• First Light has identified its projectile fusion reactor can be used to produce medical isotopes
  • Presents new market opportunity for First Light – demand for medical isotopes is growing significantly while supply is severely constrained
  • First Light working with IDOM on reactor chamber design that include options for isotope manufacture with no compromise to electricity production

31 July 2023, Oxford, UK: First Light Fusion, the Oxford-based fusion pioneer, is working with Spanish engineering firm IDOM UK Nuclear Services (“IDOM”) to identify potential pharmaceutical applications of its unique projectile fusion reactor process.

First Light is pursuing a novel method of inertial confinement fusion, the same method with which the National Ignition Facility (NIF) demonstrated energy gain from fusion late last year. The First Light approach uses a launched projectile instead of lasers to power the experiment, with the core physics being identical to the NIF. First Light’s form of inertial fusion may translate to a simpler, lower-cost approach with an easier pathway to a power plant. First Light’s technique creates the extreme temperatures and pressures required to achieve fusion by compressing a target containing a mixture of hydrogen isotopes as fuel, using a projectile travelling at a tremendous speed.

First Light has been working with IDOM on the design of its fusion reactor chamber, as part of its plans to build a pilot fusion energy power plant, based on its unique projectile technology.

This new project looking into medical isotopes production represents an additional revenue opportunity for First Light.
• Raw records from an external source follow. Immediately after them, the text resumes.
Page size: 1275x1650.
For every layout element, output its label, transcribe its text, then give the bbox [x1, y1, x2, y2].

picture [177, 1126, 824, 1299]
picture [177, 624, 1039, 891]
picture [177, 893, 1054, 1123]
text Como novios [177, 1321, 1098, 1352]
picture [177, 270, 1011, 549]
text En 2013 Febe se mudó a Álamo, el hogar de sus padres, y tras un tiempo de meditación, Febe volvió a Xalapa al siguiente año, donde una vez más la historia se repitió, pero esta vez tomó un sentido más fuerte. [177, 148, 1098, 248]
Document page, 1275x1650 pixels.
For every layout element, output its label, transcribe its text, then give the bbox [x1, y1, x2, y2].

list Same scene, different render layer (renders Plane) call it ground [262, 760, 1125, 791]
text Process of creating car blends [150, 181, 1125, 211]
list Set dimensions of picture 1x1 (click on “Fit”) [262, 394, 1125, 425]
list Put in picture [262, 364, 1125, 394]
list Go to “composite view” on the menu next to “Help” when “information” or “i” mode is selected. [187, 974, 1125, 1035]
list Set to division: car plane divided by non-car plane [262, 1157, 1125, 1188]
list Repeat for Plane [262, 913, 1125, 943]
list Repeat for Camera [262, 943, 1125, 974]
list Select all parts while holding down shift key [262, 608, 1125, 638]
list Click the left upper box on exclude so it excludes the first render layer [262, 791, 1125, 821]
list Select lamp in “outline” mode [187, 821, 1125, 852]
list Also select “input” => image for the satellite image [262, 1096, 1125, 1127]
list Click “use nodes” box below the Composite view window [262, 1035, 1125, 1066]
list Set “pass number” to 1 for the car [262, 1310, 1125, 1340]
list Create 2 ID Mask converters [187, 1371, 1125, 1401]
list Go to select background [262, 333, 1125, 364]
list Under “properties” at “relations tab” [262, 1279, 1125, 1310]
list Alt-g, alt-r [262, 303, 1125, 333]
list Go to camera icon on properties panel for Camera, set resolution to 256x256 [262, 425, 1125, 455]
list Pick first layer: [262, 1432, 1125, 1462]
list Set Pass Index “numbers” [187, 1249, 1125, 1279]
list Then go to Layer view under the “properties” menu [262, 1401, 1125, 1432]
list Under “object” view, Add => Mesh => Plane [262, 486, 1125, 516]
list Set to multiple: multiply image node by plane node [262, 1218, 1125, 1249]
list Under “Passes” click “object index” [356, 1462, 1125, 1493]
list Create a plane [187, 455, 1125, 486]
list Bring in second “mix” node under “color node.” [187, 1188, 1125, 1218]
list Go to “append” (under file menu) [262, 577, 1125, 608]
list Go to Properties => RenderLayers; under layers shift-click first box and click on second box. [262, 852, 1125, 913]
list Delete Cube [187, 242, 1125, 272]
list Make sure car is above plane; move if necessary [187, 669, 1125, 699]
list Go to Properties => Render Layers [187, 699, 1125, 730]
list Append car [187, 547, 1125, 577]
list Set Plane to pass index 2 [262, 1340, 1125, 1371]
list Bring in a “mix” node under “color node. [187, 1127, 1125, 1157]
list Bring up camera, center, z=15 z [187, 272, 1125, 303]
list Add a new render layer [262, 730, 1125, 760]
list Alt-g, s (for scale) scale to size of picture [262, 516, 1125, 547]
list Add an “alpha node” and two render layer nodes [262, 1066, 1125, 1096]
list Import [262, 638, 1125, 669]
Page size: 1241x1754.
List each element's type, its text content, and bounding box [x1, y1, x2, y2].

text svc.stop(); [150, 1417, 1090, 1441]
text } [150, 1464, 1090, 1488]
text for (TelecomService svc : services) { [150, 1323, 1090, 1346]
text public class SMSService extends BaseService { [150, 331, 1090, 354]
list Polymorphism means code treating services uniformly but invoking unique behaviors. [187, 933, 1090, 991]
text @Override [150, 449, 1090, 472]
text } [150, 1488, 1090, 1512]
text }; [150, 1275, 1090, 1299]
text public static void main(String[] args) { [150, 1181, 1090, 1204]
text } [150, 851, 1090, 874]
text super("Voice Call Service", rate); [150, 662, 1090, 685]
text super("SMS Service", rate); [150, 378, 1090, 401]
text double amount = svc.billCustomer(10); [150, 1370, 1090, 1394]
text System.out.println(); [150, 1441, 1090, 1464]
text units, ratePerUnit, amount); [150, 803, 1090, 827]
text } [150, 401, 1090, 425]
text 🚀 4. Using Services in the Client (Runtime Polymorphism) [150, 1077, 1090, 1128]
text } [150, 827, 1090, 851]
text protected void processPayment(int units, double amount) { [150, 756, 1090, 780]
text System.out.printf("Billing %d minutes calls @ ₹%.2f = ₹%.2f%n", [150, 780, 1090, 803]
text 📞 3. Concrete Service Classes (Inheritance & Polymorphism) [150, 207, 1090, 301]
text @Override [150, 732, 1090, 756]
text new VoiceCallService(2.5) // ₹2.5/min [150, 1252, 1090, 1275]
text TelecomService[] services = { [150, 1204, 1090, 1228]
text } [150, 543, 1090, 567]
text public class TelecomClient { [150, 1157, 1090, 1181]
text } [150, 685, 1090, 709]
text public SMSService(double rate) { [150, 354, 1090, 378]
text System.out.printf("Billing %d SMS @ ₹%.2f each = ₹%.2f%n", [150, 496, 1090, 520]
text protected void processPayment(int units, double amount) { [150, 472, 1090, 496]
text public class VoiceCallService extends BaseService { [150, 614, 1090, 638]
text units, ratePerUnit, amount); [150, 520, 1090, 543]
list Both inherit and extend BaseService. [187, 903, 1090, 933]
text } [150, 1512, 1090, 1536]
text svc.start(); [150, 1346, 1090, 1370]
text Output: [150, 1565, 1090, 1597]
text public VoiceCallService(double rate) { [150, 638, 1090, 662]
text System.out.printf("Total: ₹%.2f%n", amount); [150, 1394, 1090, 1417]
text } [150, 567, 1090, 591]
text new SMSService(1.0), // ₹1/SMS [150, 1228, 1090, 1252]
Four fifths of the energy released by fusion is in the form of high-energy neutrons. Capturing the neutrons is essential for power production from fusion and safely managing the extreme fluxes inside the reaction vessel is a key advantage of First Light’s approach. The neutrons are also used to produce tritium through a reaction with lithium. This project adds a third aspect, where the neutrons are used to produce radionuclides for pharmaceutical applications.

Further subsequent research found that the current reactor design can safely generate a series of different radionuclides matching the production of other nuclear reactors like HFR in Petten, OPAL in Australia, or the different cyclotron facilities.

Compared to other fusion approaches, First Light’s flexible reactor design allows for the generation of many types of radionuclides at the same time and easy extraction of the target materials. This comes with little to no compromise on the ability to produce tritium or to extract heat and produce electricity.

Medical isotope market will be worth $11 billion by 2027

These medical isotopes, which are used to diagnose and treat health conditions such as heart disease and cancer, provide a considerable, though as yet unconfirmed, new market opportunity for First Light. According to independent studies[1], the medical isotope market will be worth $11 billion by 2027, growing at a CAGR of 9%.

The demand for isotopes is growing significantly as they become increasingly important in the diagnosis and treatment of serious illnesses including cancer, yet isotopes production, as well as a limited shelf like making stockpiling of isotopes impossible, has resulted in massive supply-side constraints.

According to an estimate by the Society of Nuclear Medicine and Molecular Imaging (SNMMI[2]), technetium-99m (Tc-99m), is utilized in approximately 50,000 medical procedures per day in the United States alone.

As a result, First Light’s simpler, lower-cost, and faster approach to fusion, can help to solve the climate crisis and can contribute to nuclear medicine.

Dr Nick Hawker, co-founder and CEO of First Light Fusion, said:

“This is an incredible and unplanned development for our projectile fusion technology. Our focus remains very much on building Machine 4, our gain demonstrator, while developing a first of a kind fusion reactor. But when we identified the potential not only to produce, but also harvest these much-needed medical isotopes which are having an increasing impact on the diagnosis and treatment of such serious illnesses as cancer and heart disease, it was incumbent on us to explore the opportunity. Importantly this can be realised with no compromise to the reactor’s ability to produce electricity, it is a purely additive opportunity. Our early research working with IDOM has produced overwhelming positive results and we look forward to building on these findings into our continued plant development plans.”